YOUR OBJECTIVE
Rewrite the rows starting with the line that contains "common name: Gadwall" and going on through the end of the rows, changing "genus" to "Genus" and leaving everything else as it is. Return only those lines.

RECORDS TO USE
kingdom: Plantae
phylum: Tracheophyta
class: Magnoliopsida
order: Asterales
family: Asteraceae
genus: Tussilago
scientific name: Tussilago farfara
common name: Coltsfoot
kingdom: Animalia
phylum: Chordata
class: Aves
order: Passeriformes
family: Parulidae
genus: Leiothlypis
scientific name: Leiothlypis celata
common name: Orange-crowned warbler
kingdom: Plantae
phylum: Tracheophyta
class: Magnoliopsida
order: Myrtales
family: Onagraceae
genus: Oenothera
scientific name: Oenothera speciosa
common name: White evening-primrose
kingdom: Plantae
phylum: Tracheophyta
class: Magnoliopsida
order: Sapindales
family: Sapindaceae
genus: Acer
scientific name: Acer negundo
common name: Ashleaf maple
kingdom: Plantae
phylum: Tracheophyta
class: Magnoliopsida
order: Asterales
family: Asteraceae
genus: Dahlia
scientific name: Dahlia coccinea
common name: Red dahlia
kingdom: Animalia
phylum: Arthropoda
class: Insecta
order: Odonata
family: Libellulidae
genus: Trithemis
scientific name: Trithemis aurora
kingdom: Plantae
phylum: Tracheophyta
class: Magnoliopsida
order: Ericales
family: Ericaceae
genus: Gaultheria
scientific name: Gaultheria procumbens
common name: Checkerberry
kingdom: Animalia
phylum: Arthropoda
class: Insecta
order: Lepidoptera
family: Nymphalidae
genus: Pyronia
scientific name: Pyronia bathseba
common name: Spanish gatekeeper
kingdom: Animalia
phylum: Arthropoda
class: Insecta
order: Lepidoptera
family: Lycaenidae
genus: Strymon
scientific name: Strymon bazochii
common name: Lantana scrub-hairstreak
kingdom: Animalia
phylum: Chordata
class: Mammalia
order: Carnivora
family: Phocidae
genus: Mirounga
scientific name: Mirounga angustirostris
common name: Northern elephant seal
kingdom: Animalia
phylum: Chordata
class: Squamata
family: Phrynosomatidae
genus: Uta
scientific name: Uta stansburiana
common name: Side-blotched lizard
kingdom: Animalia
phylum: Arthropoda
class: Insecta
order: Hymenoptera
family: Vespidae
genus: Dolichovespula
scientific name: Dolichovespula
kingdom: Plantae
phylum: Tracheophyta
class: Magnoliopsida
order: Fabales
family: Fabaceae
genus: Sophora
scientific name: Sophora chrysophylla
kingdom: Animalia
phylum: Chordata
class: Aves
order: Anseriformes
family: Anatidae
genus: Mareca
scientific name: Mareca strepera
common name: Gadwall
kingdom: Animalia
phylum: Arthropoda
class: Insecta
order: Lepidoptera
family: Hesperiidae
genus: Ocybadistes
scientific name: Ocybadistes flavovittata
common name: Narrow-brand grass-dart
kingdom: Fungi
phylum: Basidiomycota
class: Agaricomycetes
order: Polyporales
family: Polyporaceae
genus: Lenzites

RESULT OF THIS EXERCISE
common name: Gadwall
kingdom: Animalia
phylum: Arthropoda
class: Insecta
order: Lepidoptera
family: Hesperiidae
Genus: Ocybadistes
scientific name: Ocybadistes flavovittata
common name: Narrow-brand grass-dart
kingdom: Fungi
phylum: Basidiomycota
class: Agaricomycetes
order: Polyporales
family: Polyporaceae
Genus: Lenzites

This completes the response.